COL. SMITH: You’re playing her like she’s a nice polite young Indian-American woman, deferential to authority, painfully clean and law-abiding. But what if—
AGENT GOMEZ: I’m not wrong—
COL. SMITH:—she takes after her mother?
AGENT O’NEILL: What?
DR. SCRANTON: Her birth mother, I assume you mean.
COL. SMITH: Yes.
DR. SCRANTON: Well, that would be … interesting.
AGENT O’NEILL: In what way?
COL. SMITH: Her mother looked like a nice middle-class tech beat reporter. Right up until she killed a lot of people.
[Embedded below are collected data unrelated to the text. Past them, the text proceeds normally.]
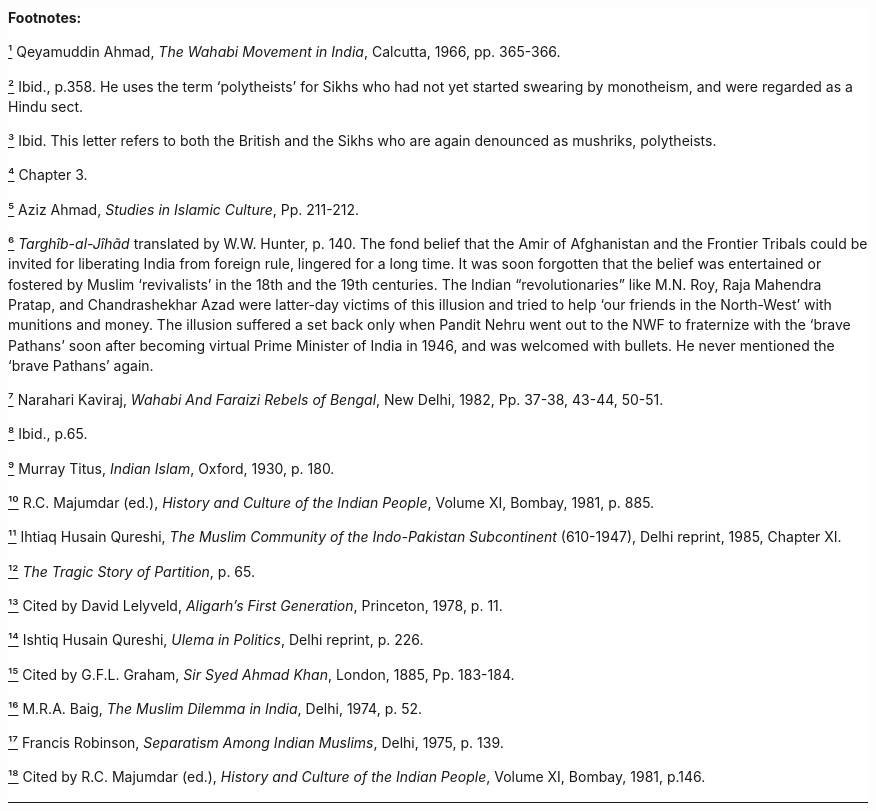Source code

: 
**Footnotes:**

[¹](#1a) Qeyamuddin Ahmad, *The Wahabi Movement in India*, Calcutta,
1966, pp. 365-366.

[²](#2a) Ibid., p.358. He uses the term ‘polytheists’ for Sikhs who had
not yet started swearing by monotheism, and were regarded as a Hindu
sect.

[³](#3a) Ibid. This letter refers to both the British and the Sikhs who
are again denounced as mushriks, polytheists.

[⁴](#4a) Chapter 3.

[⁵](#5a) Aziz Ahmad, *Studies in Islamic Culture*, Pp. 211-212.

[⁶](#6a) *Targhîb-al-Jîhãd* translated by W.W. Hunter, p. 140. The fond
belief that the Amir of Afghanistan and the Frontier Tribals could be
invited for liberating India from foreign rule, lingered for a long
time. It was soon forgotten that the belief was entertained or fostered
by Muslim ‘revivalists’ in the 18th and the 19th centuries. The Indian
“revolutionaries” like M.N. Roy, Raja Mahendra Pratap, and
Chandrashekhar Azad were latter-day victims of this illusion and tried
to help ‘our friends in the North-West’ with munitions and money. The
illusion suffered a set back only when Pandit Nehru went out to the NWF
to fraternize with the ‘brave Pathans’ soon after becoming virtual Prime
Minister of India in 1946, and was welcomed with bullets. He never
mentioned the ‘brave Pathans’ again.

[⁷](#7a) Narahari Kaviraj, *Wahabi And Faraizi Rebels of Bengal*, New
Delhi, 1982, Pp. 37-38, 43-44, 50-51.

[⁸](#8a) Ibid., p.65.

[⁹](#9a) Murray Titus, *Indian Islam*, Oxford, 1930, p. 180.

[¹⁰](#10a) R.C. Majumdar (ed.), *History and Culture of the Indian
People*, Volume XI, Bombay, 1981, p. 885.

[¹¹](#11a) Ihtiaq Husain Qureshi, *The Muslim Community of the
Indo-Pakistan Subcontinent* (610-1947), Delhi reprint, 1985, Chapter XI.

[¹²](#12a) *The Tragic Story of Partition*, p. 65.

[¹³](#13a) Cited by David Lelyveld, *Aligarh’s First Generation*,
Princeton, 1978, p. 11.

[¹⁴](#14a) Ishtiq Husain Qureshi, *Ulema in Politics*, Delhi reprint, p.
226.

[¹⁵](#15a) Cited by G.F.L. Graham, *Sir Syed Ahmad Khan*, London, 1885,
Pp. 183-184.

[¹⁶](#16a) M.R.A. Baig, *The Muslim Dilemma in India*, Delhi, 1974, p.
52.

[¹⁷](#17a) Francis Robinson, *Separatism Among Indian Muslims*, Delhi,
1975, p. 139.

[¹⁸](#18a) Cited by R.C. Majumdar (ed.), *History and Culture of the
Indian People*, Volume XI, Bombay, 1981, p.146.

------------------------------------------------------------------------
AGENT GOMEZ: But she was a terrorist! Rita has no connection to her. She doesn’t have any training—
DR. SCRANTON: How would we know? Deep-cover agents don’t tell their children what they are. Any training is carefully disguised as childhood games. And what about her adoptives? Do you think her birth mother saddled her with a paranoid East German granddad who had run-ins with the Stasi by accident? What about all the Girl Scout wilderness adventure camp stuff they put her through? The self-defense courses?
COL. SMITH: It’s almost like Miriam and Iris Beckstein chose her adoptive family to give her that type of upbringing. Perfect for a covert ops agent—or someone who’d keep a low profile because there’s a seven-digit reward for her birth mother’s head, dead or alive.
DR. SCRANTON: Until you crank up the pressure there’s no way of knowing what Rita will do: whether she’ll break down in tears or turn into a rabid grizzly bear with a hangover.
AGENT O’NEILL: Who were the Stasi? What do they have to do with this?